It should come as no surprise to you that reading about time management and academic planning is one of my favorite forms of procrastination. It makes me feel like important things are getting done, or at least getting planned, even though none of those important things are those on my to-do list. There is nothing more relaxing than imagining that one has already finished writing one's book in an orderly and time-managed way.
Of course, that means I have a lot of time-management-related things on my RSS feed. One such blog is Getting Things Done in Academia, which recently had a post on advice for grant writing. You should all check it out, although, since it is for science grad students, some of the advice will have to be transposed, such as the comments about a spring season for fieldwork. Some of it, though, is great advice, like the idea to keep a "new projects" folder on one's desktop and toss little ideas in it regularly. Or the point about constantly, gradually building up the material, or the points about audience, or re-using the same phrasings and headings as the application material. But all of these are not the most important thing I learned from reading this post:
What I really need is to find some way of disguising myself as a science grad student and start collecting NSF grants. If only I had listened more often to what Cool Scientist Friend was saying about her research!

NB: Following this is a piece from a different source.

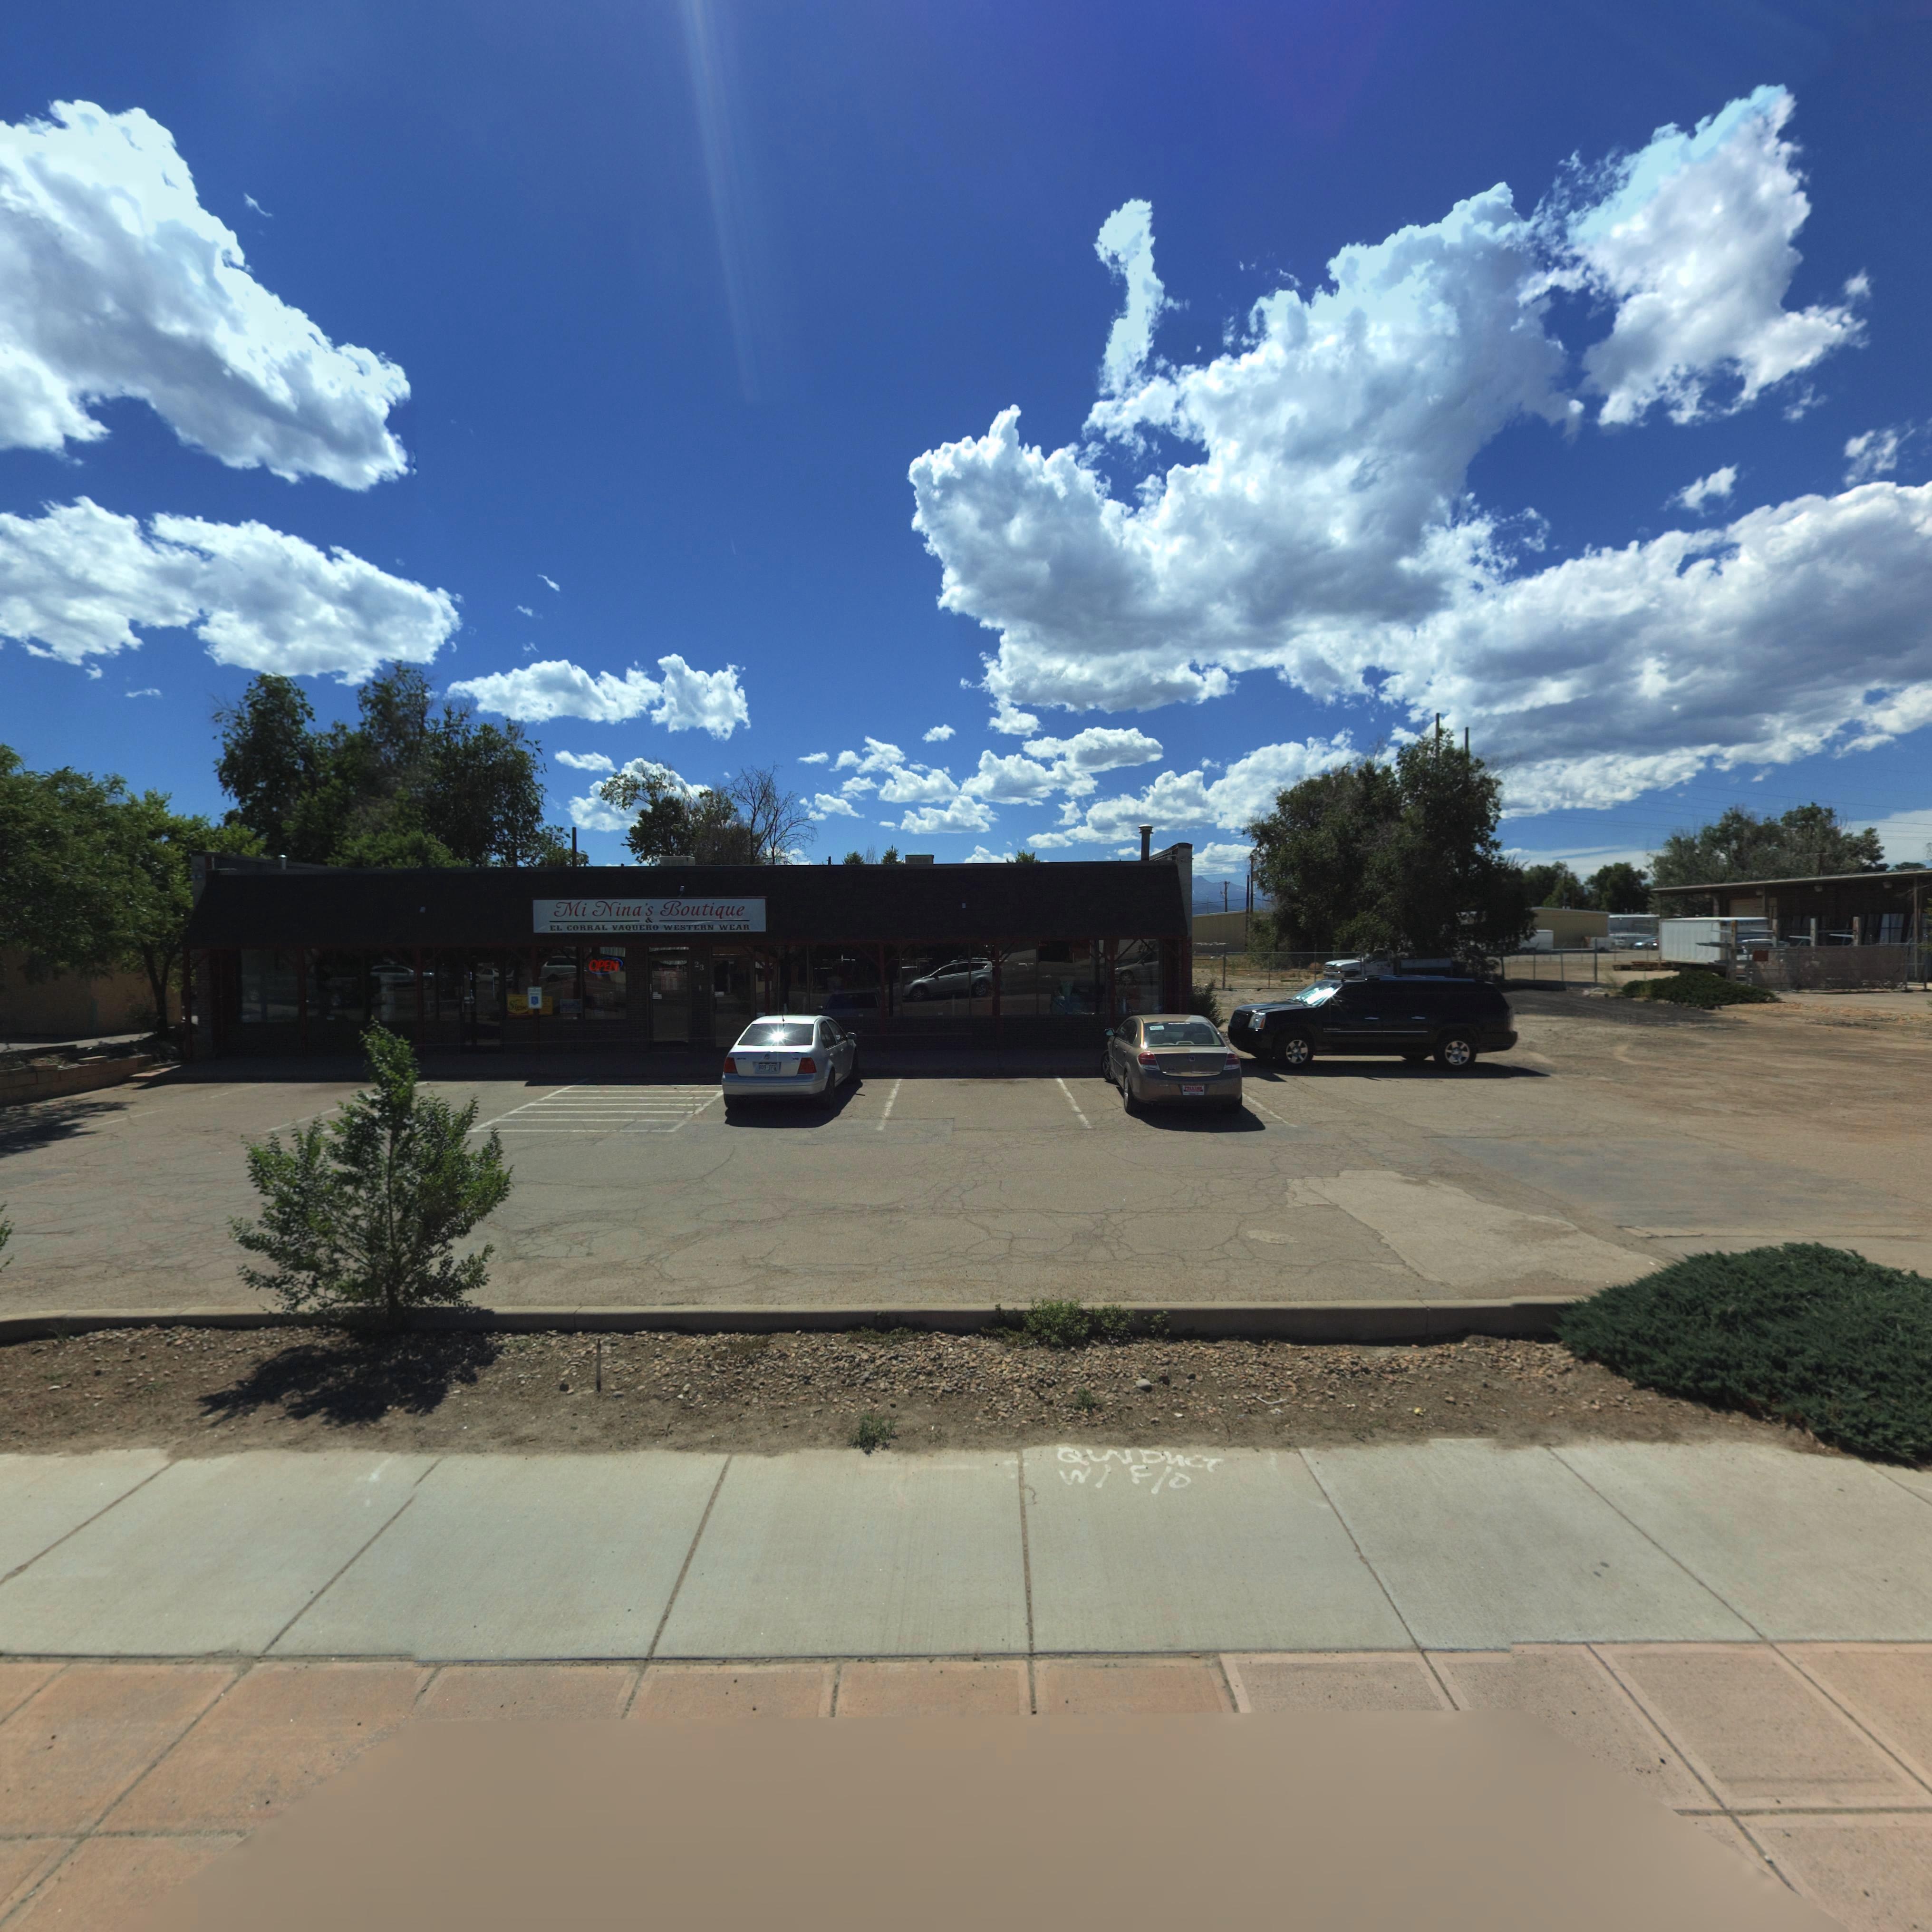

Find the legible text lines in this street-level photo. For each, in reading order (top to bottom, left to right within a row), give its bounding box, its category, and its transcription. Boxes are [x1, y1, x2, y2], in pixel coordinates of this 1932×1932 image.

[548, 923, 750, 931] BusinessName: EL CORRAL VAQUERO WESTERN WEAR
[694, 960, 704, 971] StreetNumber: 23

Seriously, people, the biggest drawback to applying for grants as a literature grad student is that there aren't any. Oh, yeah, sure --- there's archival fellowship money and the occasional NEH or NEA grant, but none of those are going to kit me out in 150 K and give me shiny machinery to play with. (An autoclave? Sure, I'll take it --- put it over there by the toaster.)
So far, I've come up with the following ways to cleverly camouflage my research and maximize my grant payoff:
- a proposal to study the roosting habits of migratory ILLs in my living room
- a study to determine the nutritional effects of alcohol and ramen consumption on lit grad students (my friends have filled out the IRB forms already)
- a collection and taxonomy of the viewless wings of posy
* note, sample for illustration purposes only. Actual wings will be viewless.
- Experiments to determine the spring constant of various household metaphors
- a longitudinal study on the effects of large sums of money on a grad student's motivation levels (Note: if this experiment is one of the ones where you have to make the subject ingest dye and then kill it and then dissect its brain afterwards, it's gonna be a very looong longitudinal study).
I'm so glad I thought of this. Now all my financial troubles will be solved, solved, solved! PS if you think you see me clinging to the back of some science student's shirt, hidden by the pattern, don't let on. I've got important work to do!